### Source data
====

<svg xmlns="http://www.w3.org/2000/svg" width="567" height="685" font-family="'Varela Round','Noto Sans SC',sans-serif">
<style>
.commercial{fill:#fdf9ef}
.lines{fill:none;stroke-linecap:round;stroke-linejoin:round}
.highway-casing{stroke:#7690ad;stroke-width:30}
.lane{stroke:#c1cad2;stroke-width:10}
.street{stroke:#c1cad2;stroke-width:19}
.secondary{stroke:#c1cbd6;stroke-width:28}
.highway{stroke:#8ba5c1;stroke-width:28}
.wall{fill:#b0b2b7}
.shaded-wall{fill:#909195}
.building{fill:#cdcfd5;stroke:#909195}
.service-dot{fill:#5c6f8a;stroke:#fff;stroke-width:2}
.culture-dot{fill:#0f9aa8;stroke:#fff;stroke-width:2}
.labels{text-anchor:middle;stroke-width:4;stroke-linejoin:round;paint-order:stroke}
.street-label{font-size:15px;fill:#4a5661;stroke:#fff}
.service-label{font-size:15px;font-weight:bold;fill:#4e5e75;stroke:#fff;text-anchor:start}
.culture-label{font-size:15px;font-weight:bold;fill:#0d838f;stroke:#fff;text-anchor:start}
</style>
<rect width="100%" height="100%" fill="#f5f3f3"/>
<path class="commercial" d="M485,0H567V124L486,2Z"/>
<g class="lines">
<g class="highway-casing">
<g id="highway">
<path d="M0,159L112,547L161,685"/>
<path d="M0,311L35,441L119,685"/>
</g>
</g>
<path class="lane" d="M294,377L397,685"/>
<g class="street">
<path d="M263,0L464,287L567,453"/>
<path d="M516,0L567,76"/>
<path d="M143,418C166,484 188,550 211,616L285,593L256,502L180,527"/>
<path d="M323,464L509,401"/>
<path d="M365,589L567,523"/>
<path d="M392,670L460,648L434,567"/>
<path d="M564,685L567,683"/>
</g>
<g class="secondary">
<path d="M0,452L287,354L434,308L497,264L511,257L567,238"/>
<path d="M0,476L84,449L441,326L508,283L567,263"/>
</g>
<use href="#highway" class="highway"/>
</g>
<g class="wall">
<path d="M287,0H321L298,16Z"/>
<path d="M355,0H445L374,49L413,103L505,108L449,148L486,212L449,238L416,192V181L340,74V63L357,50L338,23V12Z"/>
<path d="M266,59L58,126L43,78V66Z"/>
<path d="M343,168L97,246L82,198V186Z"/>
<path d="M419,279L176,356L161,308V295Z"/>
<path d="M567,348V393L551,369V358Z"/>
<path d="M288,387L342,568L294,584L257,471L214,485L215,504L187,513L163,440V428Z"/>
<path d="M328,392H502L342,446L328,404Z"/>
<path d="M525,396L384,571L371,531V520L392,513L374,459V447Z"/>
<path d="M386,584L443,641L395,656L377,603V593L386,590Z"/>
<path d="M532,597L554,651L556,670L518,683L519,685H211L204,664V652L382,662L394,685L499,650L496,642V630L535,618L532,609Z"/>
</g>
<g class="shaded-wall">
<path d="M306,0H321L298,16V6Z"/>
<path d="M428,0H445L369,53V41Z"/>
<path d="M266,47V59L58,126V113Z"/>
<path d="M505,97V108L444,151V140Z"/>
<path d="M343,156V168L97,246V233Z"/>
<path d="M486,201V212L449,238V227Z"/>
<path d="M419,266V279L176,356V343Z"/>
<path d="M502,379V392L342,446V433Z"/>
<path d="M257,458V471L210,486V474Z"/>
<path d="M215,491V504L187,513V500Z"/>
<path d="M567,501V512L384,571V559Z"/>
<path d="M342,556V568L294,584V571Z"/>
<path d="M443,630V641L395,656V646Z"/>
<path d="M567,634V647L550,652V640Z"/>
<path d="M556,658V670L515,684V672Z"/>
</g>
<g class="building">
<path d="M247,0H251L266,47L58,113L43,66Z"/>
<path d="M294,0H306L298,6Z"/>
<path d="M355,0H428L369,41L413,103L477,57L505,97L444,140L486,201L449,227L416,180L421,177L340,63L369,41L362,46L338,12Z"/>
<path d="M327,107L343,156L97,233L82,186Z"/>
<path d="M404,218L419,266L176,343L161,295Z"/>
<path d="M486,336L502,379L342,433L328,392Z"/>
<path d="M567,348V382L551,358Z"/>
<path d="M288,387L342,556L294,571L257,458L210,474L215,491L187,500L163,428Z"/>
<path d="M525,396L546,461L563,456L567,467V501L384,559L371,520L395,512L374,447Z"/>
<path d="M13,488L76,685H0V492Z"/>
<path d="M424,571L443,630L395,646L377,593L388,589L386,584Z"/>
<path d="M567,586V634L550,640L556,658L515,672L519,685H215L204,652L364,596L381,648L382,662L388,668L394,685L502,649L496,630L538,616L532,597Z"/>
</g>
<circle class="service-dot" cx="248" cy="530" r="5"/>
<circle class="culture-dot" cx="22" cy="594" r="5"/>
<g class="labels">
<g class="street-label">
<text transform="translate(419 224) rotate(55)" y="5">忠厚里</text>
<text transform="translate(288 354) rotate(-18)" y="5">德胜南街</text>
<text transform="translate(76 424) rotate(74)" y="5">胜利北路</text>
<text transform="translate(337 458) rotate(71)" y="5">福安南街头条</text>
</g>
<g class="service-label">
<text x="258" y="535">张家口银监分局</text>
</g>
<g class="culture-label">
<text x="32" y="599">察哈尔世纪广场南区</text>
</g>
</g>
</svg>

====

Return the full data, every line of it, with nothing altered.

<svg xmlns="http://www.w3.org/2000/svg" width="567" height="685" font-family="'Varela Round','Noto Sans SC',sans-serif">
<style>
.commercial{fill:#fdf9ef}
.lines{fill:none;stroke-linecap:round;stroke-linejoin:round}
.highway-casing{stroke:#7690ad;stroke-width:30}
.lane{stroke:#c1cad2;stroke-width:10}
.street{stroke:#c1cad2;stroke-width:19}
.secondary{stroke:#c1cbd6;stroke-width:28}
.highway{stroke:#8ba5c1;stroke-width:28}
.wall{fill:#b0b2b7}
.shaded-wall{fill:#909195}
.building{fill:#cdcfd5;stroke:#909195}
.service-dot{fill:#5c6f8a;stroke:#fff;stroke-width:2}
.culture-dot{fill:#0f9aa8;stroke:#fff;stroke-width:2}
.labels{text-anchor:middle;stroke-width:4;stroke-linejoin:round;paint-order:stroke}
.street-label{font-size:15px;fill:#4a5661;stroke:#fff}
.service-label{font-size:15px;font-weight:bold;fill:#4e5e75;stroke:#fff;text-anchor:start}
.culture-label{font-size:15px;font-weight:bold;fill:#0d838f;stroke:#fff;text-anchor:start}
</style>
<rect width="100%" height="100%" fill="#f5f3f3"/>
<path class="commercial" d="M485,0H567V124L486,2Z"/>
<g class="lines">
<g class="highway-casing">
<g id="highway">
<path d="M0,159L112,547L161,685"/>
<path d="M0,311L35,441L119,685"/>
</g>
</g>
<path class="lane" d="M294,377L397,685"/>
<g class="street">
<path d="M263,0L464,287L567,453"/>
<path d="M516,0L567,76"/>
<path d="M143,418C166,484 188,550 211,616L285,593L256,502L180,527"/>
<path d="M323,464L509,401"/>
<path d="M365,589L567,523"/>
<path d="M392,670L460,648L434,567"/>
<path d="M564,685L567,683"/>
</g>
<g class="secondary">
<path d="M0,452L287,354L434,308L497,264L511,257L567,238"/>
<path d="M0,476L84,449L441,326L508,283L567,263"/>
</g>
<use href="#highway" class="highway"/>
</g>
<g class="wall">
<path d="M287,0H321L298,16Z"/>
<path d="M355,0H445L374,49L413,103L505,108L449,148L486,212L449,238L416,192V181L340,74V63L357,50L338,23V12Z"/>
<path d="M266,59L58,126L43,78V66Z"/>
<path d="M343,168L97,246L82,198V186Z"/>
<path d="M419,279L176,356L161,308V295Z"/>
<path d="M567,348V393L551,369V358Z"/>
<path d="M288,387L342,568L294,584L257,471L214,485L215,504L187,513L163,440V428Z"/>
<path d="M328,392H502L342,446L328,404Z"/>
<path d="M525,396L384,571L371,531V520L392,513L374,459V447Z"/>
<path d="M386,584L443,641L395,656L377,603V593L386,590Z"/>
<path d="M532,597L554,651L556,670L518,683L519,685H211L204,664V652L382,662L394,685L499,650L496,642V630L535,618L532,609Z"/>
</g>
<g class="shaded-wall">
<path d="M306,0H321L298,16V6Z"/>
<path d="M428,0H445L369,53V41Z"/>
<path d="M266,47V59L58,126V113Z"/>
<path d="M505,97V108L444,151V140Z"/>
<path d="M343,156V168L97,246V233Z"/>
<path d="M486,201V212L449,238V227Z"/>
<path d="M419,266V279L176,356V343Z"/>
<path d="M502,379V392L342,446V433Z"/>
<path d="M257,458V471L210,486V474Z"/>
<path d="M215,491V504L187,513V500Z"/>
<path d="M567,501V512L384,571V559Z"/>
<path d="M342,556V568L294,584V571Z"/>
<path d="M443,630V641L395,656V646Z"/>
<path d="M567,634V647L550,652V640Z"/>
<path d="M556,658V670L515,684V672Z"/>
</g>
<g class="building">
<path d="M247,0H251L266,47L58,113L43,66Z"/>
<path d="M294,0H306L298,6Z"/>
<path d="M355,0H428L369,41L413,103L477,57L505,97L444,140L486,201L449,227L416,180L421,177L340,63L369,41L362,46L338,12Z"/>
<path d="M327,107L343,156L97,233L82,186Z"/>
<path d="M404,218L419,266L176,343L161,295Z"/>
<path d="M486,336L502,379L342,433L328,392Z"/>
<path d="M567,348V382L551,358Z"/>
<path d="M288,387L342,556L294,571L257,458L210,474L215,491L187,500L163,428Z"/>
<path d="M525,396L546,461L563,456L567,467V501L384,559L371,520L395,512L374,447Z"/>
<path d="M13,488L76,685H0V492Z"/>
<path d="M424,571L443,630L395,646L377,593L388,589L386,584Z"/>
<path d="M567,586V634L550,640L556,658L515,672L519,685H215L204,652L364,596L381,648L382,662L388,668L394,685L502,649L496,630L538,616L532,597Z"/>
</g>
<circle class="service-dot" cx="248" cy="530" r="5"/>
<circle class="culture-dot" cx="22" cy="594" r="5"/>
<g class="labels">
<g class="street-label">
<text transform="translate(419 224) rotate(55)" y="5">忠厚里</text>
<text transform="translate(288 354) rotate(-18)" y="5">德胜南街</text>
<text transform="translate(76 424) rotate(74)" y="5">胜利北路</text>
<text transform="translate(337 458) rotate(71)" y="5">福安南街头条</text>
</g>
<g class="service-label">
<text x="258" y="535">张家口银监分局</text>
</g>
<g class="culture-label">
<text x="32" y="599">察哈尔世纪广场南区</text>
</g>
</g>
</svg>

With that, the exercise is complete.